(What needs to be done):
Transcribe the records below exactly, from their first line through the line containing "right hip: (1032, 1131, 0)". Omit every line after it.

(Available data):
==========

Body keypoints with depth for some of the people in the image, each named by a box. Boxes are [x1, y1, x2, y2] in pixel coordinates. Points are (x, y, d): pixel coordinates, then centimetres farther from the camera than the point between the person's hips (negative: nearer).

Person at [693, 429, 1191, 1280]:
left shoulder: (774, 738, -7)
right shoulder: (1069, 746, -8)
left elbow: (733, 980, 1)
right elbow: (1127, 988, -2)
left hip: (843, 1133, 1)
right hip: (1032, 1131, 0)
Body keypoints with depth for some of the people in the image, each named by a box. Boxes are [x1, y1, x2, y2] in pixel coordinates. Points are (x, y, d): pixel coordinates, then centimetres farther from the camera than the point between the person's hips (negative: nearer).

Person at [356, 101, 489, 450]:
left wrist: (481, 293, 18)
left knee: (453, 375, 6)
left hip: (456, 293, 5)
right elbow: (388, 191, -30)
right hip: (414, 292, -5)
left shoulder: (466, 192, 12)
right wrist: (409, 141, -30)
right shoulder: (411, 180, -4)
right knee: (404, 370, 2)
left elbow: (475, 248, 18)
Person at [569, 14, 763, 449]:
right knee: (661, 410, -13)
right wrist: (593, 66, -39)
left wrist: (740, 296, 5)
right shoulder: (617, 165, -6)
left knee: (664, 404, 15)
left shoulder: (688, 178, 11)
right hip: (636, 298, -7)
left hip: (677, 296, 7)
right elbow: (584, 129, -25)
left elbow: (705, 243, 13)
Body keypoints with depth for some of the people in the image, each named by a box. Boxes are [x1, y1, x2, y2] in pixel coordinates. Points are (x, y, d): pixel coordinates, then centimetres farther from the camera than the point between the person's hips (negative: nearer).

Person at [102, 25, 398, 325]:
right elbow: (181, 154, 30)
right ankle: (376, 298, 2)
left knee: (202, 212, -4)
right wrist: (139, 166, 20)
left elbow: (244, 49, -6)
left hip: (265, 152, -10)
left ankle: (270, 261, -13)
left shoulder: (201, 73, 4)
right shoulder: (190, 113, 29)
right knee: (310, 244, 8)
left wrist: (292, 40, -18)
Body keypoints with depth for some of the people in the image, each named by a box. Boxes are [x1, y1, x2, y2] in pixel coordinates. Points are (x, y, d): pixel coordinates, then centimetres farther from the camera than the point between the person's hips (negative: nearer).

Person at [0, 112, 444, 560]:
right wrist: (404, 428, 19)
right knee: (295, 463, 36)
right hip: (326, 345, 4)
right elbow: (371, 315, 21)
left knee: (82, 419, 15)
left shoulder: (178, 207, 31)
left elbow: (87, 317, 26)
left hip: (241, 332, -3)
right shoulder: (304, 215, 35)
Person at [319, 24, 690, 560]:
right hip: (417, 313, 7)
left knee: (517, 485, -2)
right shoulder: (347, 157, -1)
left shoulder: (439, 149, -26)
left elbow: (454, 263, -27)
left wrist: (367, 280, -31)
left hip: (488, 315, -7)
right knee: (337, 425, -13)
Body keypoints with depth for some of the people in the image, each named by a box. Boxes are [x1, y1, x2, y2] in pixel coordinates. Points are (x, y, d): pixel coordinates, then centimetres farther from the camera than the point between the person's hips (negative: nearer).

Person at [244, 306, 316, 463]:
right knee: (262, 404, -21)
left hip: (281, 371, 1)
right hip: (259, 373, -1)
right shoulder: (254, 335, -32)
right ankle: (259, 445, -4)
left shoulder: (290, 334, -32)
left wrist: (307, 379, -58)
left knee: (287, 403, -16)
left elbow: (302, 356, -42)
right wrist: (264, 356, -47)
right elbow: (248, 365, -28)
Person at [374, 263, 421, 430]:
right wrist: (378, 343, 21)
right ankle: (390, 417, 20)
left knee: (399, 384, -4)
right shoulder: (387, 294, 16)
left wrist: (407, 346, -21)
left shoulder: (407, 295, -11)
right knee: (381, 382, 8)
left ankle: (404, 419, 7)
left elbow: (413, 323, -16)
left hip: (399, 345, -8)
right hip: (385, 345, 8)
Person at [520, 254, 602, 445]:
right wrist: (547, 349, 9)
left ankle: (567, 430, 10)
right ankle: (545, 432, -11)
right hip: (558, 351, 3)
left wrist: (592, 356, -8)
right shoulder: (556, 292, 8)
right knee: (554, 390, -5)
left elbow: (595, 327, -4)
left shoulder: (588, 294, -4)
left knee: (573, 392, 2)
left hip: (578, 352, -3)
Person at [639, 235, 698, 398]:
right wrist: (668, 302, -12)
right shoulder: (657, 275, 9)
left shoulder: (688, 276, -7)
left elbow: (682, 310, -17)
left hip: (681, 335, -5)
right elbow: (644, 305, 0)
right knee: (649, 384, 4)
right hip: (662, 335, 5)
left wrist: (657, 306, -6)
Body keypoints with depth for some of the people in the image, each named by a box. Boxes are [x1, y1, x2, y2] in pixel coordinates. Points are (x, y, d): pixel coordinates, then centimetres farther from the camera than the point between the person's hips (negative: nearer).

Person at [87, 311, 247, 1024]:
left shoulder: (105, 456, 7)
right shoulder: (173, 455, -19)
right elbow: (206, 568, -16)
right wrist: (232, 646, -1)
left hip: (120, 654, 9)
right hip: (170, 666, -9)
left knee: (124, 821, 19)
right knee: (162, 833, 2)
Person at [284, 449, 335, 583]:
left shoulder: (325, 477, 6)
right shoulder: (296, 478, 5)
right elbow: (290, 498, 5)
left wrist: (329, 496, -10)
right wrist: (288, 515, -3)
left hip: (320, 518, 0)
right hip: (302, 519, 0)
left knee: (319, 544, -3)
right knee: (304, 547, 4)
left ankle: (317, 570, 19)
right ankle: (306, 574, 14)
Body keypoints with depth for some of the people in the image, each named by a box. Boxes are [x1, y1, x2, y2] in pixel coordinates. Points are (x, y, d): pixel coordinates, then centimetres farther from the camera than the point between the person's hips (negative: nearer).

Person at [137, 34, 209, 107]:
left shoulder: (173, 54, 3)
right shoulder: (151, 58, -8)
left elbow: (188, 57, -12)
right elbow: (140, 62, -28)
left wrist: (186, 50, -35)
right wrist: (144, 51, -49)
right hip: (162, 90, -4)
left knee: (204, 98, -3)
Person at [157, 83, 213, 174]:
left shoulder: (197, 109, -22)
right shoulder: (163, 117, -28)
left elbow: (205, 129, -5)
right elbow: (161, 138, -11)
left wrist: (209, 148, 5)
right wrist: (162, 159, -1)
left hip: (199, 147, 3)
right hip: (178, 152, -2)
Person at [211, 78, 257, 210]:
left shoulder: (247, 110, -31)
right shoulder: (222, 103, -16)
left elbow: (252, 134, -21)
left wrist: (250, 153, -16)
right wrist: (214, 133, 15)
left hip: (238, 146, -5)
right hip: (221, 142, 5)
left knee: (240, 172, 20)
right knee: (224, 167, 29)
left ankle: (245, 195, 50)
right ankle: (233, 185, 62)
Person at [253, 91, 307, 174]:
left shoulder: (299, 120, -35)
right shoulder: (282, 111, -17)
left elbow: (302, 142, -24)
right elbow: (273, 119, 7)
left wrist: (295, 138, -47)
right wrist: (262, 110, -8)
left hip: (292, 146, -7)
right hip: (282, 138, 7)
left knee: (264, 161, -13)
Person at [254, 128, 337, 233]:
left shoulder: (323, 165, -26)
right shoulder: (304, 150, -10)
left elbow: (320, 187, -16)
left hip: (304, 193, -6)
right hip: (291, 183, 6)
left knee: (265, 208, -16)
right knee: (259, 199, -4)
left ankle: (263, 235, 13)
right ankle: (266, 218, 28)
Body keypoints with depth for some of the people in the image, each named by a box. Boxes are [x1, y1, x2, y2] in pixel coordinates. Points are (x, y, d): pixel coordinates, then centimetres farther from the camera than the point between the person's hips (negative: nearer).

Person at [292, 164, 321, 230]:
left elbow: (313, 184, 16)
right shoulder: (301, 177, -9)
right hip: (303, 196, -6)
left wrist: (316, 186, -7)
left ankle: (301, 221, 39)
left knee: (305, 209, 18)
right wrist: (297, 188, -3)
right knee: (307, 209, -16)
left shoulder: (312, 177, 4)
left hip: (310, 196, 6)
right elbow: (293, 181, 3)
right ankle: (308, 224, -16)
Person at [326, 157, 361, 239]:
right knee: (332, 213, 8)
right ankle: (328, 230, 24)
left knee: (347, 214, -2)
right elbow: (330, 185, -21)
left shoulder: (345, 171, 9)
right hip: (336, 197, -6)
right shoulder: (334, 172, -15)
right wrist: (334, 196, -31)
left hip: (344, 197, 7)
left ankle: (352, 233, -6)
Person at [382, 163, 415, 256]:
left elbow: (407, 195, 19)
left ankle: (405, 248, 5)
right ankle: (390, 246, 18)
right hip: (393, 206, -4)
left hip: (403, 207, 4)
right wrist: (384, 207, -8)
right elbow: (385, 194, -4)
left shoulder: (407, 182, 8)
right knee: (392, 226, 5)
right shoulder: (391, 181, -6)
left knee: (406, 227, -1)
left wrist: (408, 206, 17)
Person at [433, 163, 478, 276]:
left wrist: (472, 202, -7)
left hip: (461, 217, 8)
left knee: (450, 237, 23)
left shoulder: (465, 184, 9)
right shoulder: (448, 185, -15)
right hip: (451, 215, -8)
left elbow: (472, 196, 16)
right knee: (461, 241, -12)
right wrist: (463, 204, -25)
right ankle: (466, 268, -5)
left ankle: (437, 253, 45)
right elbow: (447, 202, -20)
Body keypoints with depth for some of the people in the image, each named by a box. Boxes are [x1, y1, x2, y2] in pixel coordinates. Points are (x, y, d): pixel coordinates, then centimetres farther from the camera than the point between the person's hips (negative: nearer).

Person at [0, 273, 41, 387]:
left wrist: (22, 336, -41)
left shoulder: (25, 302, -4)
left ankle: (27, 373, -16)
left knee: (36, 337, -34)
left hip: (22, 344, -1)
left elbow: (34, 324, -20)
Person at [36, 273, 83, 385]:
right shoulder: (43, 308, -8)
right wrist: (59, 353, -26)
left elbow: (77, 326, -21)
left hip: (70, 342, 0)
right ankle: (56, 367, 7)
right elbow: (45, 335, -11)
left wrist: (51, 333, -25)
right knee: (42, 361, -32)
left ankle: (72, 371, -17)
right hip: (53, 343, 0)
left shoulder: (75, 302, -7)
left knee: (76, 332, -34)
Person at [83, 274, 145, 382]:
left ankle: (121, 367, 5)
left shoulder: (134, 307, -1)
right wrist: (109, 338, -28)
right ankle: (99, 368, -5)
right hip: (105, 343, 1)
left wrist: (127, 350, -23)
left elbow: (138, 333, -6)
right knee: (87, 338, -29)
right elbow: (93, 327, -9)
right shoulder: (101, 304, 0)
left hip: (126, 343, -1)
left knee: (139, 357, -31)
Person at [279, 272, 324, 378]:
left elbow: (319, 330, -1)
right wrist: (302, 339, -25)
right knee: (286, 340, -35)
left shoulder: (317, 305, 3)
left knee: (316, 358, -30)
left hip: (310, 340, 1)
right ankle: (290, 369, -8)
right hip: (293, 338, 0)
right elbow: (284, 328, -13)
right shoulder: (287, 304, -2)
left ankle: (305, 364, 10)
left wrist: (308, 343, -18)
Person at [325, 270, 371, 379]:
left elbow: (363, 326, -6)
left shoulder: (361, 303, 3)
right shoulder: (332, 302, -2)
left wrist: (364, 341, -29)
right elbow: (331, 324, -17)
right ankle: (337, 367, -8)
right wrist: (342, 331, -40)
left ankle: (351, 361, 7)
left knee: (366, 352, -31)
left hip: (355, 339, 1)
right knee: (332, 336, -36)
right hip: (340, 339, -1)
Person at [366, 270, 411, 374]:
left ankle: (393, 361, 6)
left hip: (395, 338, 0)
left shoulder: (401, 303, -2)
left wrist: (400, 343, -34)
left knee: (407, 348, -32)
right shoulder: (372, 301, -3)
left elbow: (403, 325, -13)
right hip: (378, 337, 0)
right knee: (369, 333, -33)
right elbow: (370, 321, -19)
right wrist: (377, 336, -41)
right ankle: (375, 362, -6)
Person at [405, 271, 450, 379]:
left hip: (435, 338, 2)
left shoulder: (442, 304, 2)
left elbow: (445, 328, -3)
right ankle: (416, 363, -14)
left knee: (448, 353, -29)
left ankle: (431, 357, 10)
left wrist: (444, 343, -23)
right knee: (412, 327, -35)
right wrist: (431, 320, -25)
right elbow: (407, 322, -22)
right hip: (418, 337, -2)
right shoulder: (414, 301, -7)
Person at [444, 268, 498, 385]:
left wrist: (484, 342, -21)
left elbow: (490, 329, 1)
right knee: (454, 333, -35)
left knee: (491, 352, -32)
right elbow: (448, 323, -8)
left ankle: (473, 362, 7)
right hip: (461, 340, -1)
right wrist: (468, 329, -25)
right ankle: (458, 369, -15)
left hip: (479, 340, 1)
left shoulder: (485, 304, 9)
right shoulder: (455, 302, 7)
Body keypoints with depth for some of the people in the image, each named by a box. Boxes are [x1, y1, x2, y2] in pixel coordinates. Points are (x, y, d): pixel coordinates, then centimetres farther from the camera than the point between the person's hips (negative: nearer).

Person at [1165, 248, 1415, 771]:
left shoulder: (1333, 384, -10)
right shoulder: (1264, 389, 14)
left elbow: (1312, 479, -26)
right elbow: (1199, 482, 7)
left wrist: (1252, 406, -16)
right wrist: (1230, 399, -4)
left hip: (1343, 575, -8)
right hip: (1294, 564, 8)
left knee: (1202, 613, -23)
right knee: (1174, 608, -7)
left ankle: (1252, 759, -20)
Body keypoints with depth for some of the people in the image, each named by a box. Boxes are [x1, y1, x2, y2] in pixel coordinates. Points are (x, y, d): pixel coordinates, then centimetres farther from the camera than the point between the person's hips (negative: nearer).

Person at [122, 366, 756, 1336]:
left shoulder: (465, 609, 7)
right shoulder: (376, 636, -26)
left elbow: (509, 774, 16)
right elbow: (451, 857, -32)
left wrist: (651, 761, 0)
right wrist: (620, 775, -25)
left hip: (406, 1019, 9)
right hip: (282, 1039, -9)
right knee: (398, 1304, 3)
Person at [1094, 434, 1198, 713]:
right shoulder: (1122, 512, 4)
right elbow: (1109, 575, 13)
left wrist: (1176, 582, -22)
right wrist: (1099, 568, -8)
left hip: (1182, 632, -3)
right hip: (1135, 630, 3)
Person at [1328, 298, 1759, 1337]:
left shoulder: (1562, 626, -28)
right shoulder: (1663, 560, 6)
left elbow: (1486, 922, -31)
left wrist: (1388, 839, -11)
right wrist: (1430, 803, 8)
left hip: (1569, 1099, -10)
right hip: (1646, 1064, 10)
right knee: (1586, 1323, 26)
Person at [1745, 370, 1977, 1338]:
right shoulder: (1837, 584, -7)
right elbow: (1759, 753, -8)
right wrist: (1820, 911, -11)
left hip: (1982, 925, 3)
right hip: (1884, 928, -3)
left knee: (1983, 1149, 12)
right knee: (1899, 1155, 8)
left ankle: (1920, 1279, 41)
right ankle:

==========

(Result for this task):
Body keypoints with depth for some of the people in the image, each named by a box. Boxes are [x1, y1, x2, y2] in pixel coordinates. Points are (x, y, d): pixel coordinates, then centimetres farther from the camera than the point between the person's hips (negative: nearer).

Person at [693, 429, 1191, 1280]:
left shoulder: (774, 738, -7)
right shoulder: (1069, 746, -8)
left elbow: (733, 980, 1)
right elbow: (1127, 988, -2)
left hip: (843, 1133, 1)
right hip: (1032, 1131, 0)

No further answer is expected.